30/04/2014

Hipervínculos

Hipervínculos

El propietario de una página de internet puede remitir mediante hipervínculos, sin autorización de los titulares de derechos de autor, a obras protegidas que pueden consultarse libremente en otra página de internet.

El Tribunal de Justicia de la Unión Europea así lo ha dispuesto en su reciente Sentencia de 13 de febrero de 2014. (asunto C-466/12, Svensson).

La Ley de Propiedad Intelectual considera un acto de comunicación la puesta a disposición del público de obras, por procedimientos alámbricos o inalámbricos, mediante la que cualquier persona pueda acceder a ellas desde el lugar y momento que elija. La normativa comunitaria confiere un derecho exclusivo a los titulares de autorizar o prohibir cualquier comunicación al público de sus obras. Ahora bien, la presentación en una página de Internet de enlaces sobre los que se puede pulsar y que conducen a obras que pueden consultarse libremente en otra página de Internet, no se considera un acto de comunicación en el sentido que la normativa comunitaria contempla para conceder tal derecho exclusivo, porque los contenidos remitidos son de libre acceso, abiertos. De modo que, no está protegido el mencionado derecho exclusivo y, por ende, no necesitará la autorización de los titulares.

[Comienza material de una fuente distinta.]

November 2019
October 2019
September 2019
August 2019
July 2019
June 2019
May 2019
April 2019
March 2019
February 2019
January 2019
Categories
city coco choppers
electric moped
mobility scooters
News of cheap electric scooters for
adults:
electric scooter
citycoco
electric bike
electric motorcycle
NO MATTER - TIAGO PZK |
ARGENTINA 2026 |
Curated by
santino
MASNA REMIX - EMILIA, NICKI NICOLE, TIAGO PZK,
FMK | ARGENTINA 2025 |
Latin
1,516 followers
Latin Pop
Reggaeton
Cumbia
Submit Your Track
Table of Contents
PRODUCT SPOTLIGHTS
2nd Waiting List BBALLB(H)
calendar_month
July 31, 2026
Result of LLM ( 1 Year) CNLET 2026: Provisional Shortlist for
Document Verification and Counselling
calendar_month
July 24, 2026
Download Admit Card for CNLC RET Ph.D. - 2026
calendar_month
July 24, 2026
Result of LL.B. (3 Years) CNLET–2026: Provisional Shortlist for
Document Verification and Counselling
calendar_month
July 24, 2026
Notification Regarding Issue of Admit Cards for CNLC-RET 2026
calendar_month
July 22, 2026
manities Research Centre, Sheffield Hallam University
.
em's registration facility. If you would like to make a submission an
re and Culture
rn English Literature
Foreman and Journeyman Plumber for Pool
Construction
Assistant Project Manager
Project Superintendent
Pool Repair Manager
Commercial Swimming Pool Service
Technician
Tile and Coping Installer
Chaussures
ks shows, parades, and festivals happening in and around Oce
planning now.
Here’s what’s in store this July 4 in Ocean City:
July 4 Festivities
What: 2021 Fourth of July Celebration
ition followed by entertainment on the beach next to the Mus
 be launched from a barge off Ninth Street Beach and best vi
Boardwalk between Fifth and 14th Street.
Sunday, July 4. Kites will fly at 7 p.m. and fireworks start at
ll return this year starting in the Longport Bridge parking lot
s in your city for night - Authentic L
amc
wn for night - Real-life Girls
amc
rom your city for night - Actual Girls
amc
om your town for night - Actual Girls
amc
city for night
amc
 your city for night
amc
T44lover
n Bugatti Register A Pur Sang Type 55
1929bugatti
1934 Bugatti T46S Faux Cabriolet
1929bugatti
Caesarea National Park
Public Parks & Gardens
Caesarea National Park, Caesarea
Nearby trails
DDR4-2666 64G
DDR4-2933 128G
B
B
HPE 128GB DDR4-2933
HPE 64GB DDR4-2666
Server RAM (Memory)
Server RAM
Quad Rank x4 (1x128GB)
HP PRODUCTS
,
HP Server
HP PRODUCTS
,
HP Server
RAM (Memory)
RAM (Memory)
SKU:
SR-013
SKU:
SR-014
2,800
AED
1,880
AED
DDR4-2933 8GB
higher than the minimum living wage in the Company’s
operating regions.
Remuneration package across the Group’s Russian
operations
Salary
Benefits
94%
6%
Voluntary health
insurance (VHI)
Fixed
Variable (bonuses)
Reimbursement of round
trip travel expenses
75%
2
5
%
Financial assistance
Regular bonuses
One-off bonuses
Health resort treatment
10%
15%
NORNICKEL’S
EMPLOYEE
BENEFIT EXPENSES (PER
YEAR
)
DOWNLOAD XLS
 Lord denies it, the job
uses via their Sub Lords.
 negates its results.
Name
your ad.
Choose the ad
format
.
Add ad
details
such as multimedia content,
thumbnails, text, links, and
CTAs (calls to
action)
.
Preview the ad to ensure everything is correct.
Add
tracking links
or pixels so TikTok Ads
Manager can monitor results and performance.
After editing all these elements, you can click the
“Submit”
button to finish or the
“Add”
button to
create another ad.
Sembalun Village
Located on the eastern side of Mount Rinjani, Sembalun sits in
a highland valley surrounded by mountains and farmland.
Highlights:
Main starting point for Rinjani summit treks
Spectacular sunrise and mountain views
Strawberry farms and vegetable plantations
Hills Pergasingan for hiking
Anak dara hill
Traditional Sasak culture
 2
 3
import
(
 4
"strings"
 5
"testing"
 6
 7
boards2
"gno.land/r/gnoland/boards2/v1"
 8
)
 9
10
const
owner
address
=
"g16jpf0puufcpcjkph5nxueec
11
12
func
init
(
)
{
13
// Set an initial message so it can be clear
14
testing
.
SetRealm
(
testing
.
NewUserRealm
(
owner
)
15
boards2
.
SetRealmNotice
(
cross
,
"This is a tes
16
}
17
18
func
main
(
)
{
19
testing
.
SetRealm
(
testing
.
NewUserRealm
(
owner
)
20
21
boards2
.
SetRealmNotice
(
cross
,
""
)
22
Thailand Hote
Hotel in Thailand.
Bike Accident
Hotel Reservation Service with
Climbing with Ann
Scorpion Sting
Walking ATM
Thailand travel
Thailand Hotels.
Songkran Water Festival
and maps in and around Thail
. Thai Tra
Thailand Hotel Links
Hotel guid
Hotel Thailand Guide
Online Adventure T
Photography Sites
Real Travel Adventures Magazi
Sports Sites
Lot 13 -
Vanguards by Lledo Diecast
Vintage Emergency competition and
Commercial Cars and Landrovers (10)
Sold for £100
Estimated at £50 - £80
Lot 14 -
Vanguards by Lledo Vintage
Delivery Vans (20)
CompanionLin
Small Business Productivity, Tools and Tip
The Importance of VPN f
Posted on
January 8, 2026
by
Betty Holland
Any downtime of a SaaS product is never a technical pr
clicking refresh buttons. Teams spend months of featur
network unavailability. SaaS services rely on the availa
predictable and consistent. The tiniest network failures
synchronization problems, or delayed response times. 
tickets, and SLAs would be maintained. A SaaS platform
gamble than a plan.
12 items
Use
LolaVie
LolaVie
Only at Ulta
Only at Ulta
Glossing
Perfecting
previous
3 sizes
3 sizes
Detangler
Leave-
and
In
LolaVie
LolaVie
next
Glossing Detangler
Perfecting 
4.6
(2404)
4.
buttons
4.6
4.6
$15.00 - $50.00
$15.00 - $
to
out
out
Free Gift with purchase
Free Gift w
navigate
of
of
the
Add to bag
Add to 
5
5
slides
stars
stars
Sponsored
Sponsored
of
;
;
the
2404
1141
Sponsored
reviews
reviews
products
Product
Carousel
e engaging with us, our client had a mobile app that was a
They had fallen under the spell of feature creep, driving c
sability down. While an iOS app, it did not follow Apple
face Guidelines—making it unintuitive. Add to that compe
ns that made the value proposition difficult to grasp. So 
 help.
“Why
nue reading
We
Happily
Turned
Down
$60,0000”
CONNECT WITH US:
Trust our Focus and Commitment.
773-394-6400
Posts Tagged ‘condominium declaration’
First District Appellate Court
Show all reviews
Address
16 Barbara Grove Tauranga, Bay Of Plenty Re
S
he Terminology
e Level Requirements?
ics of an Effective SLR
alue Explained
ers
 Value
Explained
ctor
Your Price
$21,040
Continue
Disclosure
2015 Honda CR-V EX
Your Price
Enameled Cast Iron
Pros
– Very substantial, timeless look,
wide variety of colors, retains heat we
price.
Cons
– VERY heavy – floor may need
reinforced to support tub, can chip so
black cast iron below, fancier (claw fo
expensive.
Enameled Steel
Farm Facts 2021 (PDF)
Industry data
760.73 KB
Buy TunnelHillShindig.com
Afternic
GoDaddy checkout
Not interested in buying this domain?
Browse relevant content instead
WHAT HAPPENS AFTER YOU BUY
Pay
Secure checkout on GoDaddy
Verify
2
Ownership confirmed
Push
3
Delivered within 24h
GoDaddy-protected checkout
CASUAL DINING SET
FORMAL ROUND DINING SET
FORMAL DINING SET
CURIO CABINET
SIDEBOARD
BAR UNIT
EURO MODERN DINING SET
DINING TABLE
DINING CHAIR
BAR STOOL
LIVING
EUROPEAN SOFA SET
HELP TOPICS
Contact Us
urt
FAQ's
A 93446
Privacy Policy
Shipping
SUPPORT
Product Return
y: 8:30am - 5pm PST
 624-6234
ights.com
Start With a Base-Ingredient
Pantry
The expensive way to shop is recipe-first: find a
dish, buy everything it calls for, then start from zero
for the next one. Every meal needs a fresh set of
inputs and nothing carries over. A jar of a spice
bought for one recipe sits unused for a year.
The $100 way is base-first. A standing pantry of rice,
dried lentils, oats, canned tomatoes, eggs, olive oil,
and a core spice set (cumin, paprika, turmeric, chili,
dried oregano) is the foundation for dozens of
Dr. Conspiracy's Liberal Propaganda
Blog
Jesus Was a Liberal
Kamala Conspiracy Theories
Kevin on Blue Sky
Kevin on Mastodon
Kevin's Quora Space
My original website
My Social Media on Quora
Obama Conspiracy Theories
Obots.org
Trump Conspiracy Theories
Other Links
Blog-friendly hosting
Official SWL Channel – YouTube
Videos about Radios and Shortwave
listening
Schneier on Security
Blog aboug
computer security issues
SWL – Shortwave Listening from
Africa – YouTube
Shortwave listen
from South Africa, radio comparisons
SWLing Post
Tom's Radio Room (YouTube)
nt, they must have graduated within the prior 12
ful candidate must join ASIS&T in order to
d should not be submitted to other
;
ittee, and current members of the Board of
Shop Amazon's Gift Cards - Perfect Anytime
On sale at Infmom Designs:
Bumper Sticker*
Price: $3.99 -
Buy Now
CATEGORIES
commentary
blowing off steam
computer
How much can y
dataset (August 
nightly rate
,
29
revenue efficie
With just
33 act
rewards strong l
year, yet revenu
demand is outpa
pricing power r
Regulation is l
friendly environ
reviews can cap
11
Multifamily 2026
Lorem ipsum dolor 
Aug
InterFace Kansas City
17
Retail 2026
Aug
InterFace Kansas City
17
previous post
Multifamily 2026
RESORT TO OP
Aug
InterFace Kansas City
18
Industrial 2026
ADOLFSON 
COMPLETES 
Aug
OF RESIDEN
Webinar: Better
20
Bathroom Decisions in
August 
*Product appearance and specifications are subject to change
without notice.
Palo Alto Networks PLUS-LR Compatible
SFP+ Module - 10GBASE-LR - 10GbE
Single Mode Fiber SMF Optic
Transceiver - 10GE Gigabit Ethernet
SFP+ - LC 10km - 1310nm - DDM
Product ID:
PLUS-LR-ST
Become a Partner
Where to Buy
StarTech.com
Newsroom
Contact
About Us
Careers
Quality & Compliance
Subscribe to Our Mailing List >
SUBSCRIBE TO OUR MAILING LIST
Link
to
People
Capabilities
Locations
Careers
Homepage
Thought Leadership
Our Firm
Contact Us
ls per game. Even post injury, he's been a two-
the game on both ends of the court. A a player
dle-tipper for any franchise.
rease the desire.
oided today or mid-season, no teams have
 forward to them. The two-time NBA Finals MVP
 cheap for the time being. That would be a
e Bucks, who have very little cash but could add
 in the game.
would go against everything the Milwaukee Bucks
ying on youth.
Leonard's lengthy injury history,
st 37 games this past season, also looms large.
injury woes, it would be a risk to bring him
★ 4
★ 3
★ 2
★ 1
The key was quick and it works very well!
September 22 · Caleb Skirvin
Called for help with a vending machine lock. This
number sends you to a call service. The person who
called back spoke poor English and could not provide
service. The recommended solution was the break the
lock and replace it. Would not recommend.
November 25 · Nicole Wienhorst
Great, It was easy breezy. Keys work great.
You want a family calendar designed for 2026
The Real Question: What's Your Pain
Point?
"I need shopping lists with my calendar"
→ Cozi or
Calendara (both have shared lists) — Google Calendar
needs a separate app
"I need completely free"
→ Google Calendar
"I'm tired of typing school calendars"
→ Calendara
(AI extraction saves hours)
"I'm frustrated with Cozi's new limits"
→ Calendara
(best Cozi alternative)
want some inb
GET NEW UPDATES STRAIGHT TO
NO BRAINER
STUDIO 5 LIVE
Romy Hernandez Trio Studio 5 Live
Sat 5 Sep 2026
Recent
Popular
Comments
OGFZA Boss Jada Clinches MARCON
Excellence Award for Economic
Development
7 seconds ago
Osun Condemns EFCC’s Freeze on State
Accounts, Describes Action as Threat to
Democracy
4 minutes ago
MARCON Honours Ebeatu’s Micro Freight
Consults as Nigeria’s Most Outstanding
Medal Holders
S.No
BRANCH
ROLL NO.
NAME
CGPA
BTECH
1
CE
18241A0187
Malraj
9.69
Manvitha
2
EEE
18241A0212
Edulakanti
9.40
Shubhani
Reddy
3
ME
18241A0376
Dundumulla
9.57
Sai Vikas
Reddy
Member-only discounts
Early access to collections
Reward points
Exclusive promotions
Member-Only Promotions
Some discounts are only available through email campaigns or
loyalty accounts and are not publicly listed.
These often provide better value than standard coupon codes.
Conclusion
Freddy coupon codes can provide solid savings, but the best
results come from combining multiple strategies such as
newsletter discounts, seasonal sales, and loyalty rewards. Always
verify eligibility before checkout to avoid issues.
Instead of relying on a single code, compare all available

El TJUE considera que los usuarios de la página remisora (en la que aparecen los hipervínculos), son destinatarios potenciales de la comunicación inicial (cuando los titulares publican en su página sus obras protegidas) porque éstos hubieran podido acceder directamente a esas obras en la página en la que éstas fueron comunicadas inicialmente, sin intervención del gestor de esta otra página. Éstos forman parte del público tomado en consideración por los titulares de los derechos de autor cuando éstos autorizan la comunicación, por lo que no son público nuevo.

Debido a que no se considera público nuevo, no será necesaria la autorización de los titulares de las obras protegidas, porque con o sin mediación de la página intermediaria, podrían haber consultado el contenido de la página remitida mediante hipervínculos.

Por el contrario, sí tendrán la consideración de clientes nuevos, y por ello será preceptiva la autorización de los titulares, cuando, el enlace sobre el que se puede pulsar, permitiera a los usuarios de la página en la que se encuentra dicho enlace eludir las medidas de restricción adoptadas en la página en la que se encuentra la obra protegida para limitar el acceso a ésta; Se estima que dicho público no fue tomado en consideración por los titulares de los derechos de autor cuando autorizaron la comunicación inicial, ya que sin la intervención de dicha página, los usuarios no podrían disfrutar de las obras difundidas. Este sería el caso de contenidos de pago o para abonados.

No será necesaria la autorización de los titulares aunque los internautas que pulsen sobre el enlace tengan la impresión de que la obra se les muestra en la página que contiene el enlace.

Por tanto, no se precisa la autorización de los titulares de derechos de autor cuando las remisiones sean a contenidos abiertos que puedan consultarse libremente en Internet, porque este público podría consultar las obras con o sin mediación de la página de Internet que hace las remisiones mediante hipervínculos. En caso de no ser contenido de libre acceso, sí será necesaria la autorización de los titulares de las obras protegidas.